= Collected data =
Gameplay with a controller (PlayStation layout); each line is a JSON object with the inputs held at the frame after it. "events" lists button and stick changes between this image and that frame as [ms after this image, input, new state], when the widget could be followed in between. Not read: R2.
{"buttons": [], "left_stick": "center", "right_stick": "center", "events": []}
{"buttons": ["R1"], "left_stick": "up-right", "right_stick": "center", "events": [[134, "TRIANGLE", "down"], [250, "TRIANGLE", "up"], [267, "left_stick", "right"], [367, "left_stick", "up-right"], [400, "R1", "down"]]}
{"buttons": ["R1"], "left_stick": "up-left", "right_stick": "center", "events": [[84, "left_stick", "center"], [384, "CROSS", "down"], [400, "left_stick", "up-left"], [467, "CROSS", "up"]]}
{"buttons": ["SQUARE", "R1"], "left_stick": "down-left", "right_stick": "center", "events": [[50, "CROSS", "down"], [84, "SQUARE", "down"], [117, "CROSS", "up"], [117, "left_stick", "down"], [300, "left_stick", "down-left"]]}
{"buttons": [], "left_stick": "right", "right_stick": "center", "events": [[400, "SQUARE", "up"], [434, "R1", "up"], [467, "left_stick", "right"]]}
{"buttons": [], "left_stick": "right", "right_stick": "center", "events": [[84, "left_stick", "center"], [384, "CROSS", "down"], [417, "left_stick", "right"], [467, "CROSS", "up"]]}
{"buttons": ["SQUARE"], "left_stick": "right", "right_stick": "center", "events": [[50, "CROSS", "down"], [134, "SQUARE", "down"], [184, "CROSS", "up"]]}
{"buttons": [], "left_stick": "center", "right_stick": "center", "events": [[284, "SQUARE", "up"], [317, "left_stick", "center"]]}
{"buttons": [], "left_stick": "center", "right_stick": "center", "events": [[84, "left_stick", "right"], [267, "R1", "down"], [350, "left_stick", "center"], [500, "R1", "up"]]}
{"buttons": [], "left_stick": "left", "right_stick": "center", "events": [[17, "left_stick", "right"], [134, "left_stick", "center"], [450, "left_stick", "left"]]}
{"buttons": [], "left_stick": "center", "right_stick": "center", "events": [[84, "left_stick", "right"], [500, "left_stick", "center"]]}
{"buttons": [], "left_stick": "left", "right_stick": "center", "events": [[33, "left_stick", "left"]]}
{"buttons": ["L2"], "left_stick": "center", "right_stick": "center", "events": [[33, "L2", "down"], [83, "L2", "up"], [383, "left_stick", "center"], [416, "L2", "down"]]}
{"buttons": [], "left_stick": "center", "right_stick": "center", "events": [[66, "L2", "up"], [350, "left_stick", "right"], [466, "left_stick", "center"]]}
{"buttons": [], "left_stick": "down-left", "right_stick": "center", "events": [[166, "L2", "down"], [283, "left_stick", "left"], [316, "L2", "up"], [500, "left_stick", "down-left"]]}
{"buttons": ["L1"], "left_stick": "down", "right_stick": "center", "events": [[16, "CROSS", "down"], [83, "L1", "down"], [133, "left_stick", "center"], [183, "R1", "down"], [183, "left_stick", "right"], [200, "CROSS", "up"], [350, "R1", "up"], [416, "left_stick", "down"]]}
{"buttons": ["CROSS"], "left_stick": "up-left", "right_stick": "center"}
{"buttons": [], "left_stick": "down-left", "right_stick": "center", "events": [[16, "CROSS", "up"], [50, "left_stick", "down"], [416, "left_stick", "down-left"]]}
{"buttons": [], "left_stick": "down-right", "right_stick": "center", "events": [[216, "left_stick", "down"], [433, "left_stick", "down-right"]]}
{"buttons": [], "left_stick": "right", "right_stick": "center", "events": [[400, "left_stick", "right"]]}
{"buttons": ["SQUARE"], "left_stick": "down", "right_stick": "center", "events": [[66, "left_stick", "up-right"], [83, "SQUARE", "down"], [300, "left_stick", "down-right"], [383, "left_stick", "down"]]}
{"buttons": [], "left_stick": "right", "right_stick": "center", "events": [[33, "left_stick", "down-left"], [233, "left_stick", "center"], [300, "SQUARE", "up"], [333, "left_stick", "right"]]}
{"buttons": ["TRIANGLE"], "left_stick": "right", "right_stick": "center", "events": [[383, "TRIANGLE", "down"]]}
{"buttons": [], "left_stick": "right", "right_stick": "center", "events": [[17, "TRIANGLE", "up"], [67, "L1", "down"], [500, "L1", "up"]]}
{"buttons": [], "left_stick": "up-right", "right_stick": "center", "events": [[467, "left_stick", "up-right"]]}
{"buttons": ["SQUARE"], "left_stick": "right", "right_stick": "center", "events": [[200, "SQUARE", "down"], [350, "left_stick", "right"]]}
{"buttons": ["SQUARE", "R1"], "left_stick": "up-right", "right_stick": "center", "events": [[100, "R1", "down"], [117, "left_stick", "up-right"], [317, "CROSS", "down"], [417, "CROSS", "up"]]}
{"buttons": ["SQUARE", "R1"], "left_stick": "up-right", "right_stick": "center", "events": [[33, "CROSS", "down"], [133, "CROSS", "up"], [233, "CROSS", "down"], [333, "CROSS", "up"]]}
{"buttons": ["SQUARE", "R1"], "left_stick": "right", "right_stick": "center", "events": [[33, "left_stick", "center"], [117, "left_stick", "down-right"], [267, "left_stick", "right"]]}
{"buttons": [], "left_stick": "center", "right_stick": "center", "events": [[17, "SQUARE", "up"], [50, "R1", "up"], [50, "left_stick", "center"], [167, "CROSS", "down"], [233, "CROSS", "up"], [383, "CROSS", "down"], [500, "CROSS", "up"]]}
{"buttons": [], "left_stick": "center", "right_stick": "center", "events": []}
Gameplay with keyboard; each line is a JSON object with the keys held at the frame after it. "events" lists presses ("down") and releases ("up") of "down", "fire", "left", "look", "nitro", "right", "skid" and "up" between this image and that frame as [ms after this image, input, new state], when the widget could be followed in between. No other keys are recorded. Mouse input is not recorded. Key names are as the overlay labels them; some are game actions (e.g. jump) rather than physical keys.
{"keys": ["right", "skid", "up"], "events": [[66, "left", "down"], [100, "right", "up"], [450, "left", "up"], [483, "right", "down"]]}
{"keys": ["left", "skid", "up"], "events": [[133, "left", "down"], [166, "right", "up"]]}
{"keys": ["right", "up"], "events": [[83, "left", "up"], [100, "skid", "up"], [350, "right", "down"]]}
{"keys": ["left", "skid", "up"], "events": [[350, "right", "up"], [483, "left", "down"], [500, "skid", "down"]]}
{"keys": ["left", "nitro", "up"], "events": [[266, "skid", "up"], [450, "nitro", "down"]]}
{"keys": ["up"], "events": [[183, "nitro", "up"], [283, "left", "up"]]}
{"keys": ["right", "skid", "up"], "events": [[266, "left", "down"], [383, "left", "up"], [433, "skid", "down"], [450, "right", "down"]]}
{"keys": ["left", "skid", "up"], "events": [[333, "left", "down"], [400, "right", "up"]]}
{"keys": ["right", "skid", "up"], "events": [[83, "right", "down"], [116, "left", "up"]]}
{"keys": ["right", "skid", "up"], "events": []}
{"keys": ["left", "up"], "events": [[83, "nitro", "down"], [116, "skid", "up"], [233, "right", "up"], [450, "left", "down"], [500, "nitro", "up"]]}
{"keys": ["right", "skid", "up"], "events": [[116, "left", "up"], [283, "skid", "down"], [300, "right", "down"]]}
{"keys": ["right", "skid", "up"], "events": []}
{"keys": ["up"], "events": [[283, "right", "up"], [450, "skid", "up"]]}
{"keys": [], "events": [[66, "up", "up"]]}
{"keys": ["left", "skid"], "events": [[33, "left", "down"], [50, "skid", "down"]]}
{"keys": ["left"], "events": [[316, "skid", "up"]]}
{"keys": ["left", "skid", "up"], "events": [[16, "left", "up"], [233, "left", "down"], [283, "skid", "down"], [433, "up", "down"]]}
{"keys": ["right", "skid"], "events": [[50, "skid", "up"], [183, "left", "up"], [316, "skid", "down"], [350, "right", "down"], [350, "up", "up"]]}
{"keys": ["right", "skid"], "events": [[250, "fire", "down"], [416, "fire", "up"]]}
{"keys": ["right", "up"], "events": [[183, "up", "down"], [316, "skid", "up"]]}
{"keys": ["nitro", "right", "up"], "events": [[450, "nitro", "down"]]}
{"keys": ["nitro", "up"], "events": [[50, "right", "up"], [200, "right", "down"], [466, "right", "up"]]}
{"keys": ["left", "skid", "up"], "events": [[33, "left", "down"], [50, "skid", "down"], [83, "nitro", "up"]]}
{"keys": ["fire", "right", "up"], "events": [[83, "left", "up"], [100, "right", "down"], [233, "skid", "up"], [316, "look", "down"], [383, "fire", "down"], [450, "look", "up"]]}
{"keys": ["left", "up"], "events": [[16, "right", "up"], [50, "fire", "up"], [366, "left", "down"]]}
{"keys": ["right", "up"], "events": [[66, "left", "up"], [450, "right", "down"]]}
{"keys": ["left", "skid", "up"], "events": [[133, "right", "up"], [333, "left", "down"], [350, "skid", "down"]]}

= Assignment =
In the lines above, spot each one that contains the word "image" and copy it.

= Result for this exercise =
Gameplay with a controller (PlayStation layout); each line is a JSON object with the inputs held at the frame after it. "events" lists button and stick changes between this image and that frame as [ms after this image, input, new state], when the widget could be followed in between. Not read: R2.
Gameplay with keyboard; each line is a JSON object with the keys held at the frame after it. "events" lists presses ("down") and releases ("up") of "down", "fire", "left", "look", "nitro", "right", "skid" and "up" between this image and that frame as [ms after this image, input, new state], when the widget could be followed in between. No other keys are recorded. Mouse input is not recorded. Key names are as the overlay labels them; some are game actions (e.g. jump) rather than physical keys.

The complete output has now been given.